Work required:
Output the data in full. Keep every entry exactly as written.

(Stored items from a collection)
────────────────

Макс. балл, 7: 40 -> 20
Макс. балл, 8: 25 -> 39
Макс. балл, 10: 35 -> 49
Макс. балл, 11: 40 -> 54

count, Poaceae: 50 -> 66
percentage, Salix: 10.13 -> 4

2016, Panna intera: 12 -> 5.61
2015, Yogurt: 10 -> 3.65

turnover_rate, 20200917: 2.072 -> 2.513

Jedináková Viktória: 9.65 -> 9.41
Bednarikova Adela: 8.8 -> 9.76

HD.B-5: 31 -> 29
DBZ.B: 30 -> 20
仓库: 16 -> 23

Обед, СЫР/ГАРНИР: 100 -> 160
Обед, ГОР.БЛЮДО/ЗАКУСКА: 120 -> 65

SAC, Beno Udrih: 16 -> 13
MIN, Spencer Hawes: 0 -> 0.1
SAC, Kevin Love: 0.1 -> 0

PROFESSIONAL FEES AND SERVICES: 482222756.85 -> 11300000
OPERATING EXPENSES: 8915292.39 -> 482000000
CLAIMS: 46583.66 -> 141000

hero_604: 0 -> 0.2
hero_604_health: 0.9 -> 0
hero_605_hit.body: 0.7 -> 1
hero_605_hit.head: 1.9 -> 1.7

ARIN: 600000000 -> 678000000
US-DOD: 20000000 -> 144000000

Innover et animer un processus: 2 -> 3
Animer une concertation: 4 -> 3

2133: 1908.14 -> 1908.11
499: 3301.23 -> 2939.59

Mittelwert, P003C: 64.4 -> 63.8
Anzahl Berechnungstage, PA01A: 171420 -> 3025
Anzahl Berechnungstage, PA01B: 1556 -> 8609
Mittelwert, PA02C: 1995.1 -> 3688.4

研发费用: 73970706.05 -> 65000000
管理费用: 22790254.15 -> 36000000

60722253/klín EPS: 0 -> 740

────────────────

Response area:
Макс. балл, 7: 40 -> 20
Макс. балл, 8: 25 -> 39
Макс. балл, 10: 35 -> 49
Макс. балл, 11: 40 -> 54

count, Poaceae: 50 -> 66
percentage, Salix: 10.13 -> 4

2016, Panna intera: 12 -> 5.61
2015, Yogurt: 10 -> 3.65

turnover_rate, 20200917: 2.072 -> 2.513

Jedináková Viktória: 9.65 -> 9.41
Bednarikova Adela: 8.8 -> 9.76

HD.B-5: 31 -> 29
DBZ.B: 30 -> 20
仓库: 16 -> 23

Обед, СЫР/ГАРНИР: 100 -> 160
Обед, ГОР.БЛЮДО/ЗАКУСКА: 120 -> 65

SAC, Beno Udrih: 16 -> 13
MIN, Spencer Hawes: 0 -> 0.1
SAC, Kevin Love: 0.1 -> 0

PROFESSIONAL FEES AND SERVICES: 482222756.85 -> 11300000
OPERATING EXPENSES: 8915292.39 -> 482000000
CLAIMS: 46583.66 -> 141000

hero_604: 0 -> 0.2
hero_604_health: 0.9 -> 0
hero_605_hit.body: 0.7 -> 1
hero_605_hit.head: 1.9 -> 1.7

ARIN: 600000000 -> 678000000
US-DOD: 20000000 -> 144000000

Innover et animer un processus: 2 -> 3
Animer une concertation: 4 -> 3

2133: 1908.14 -> 1908.11
499: 3301.23 -> 2939.59

Mittelwert, P003C: 64.4 -> 63.8
Anzahl Berechnungstage, PA01A: 171420 -> 3025
Anzahl Berechnungstage, PA01B: 1556 -> 8609
Mittelwert, PA02C: 1995.1 -> 3688.4

研发费用: 73970706.05 -> 65000000
管理费用: 22790254.15 -> 36000000

60722253/klín EPS: 0 -> 740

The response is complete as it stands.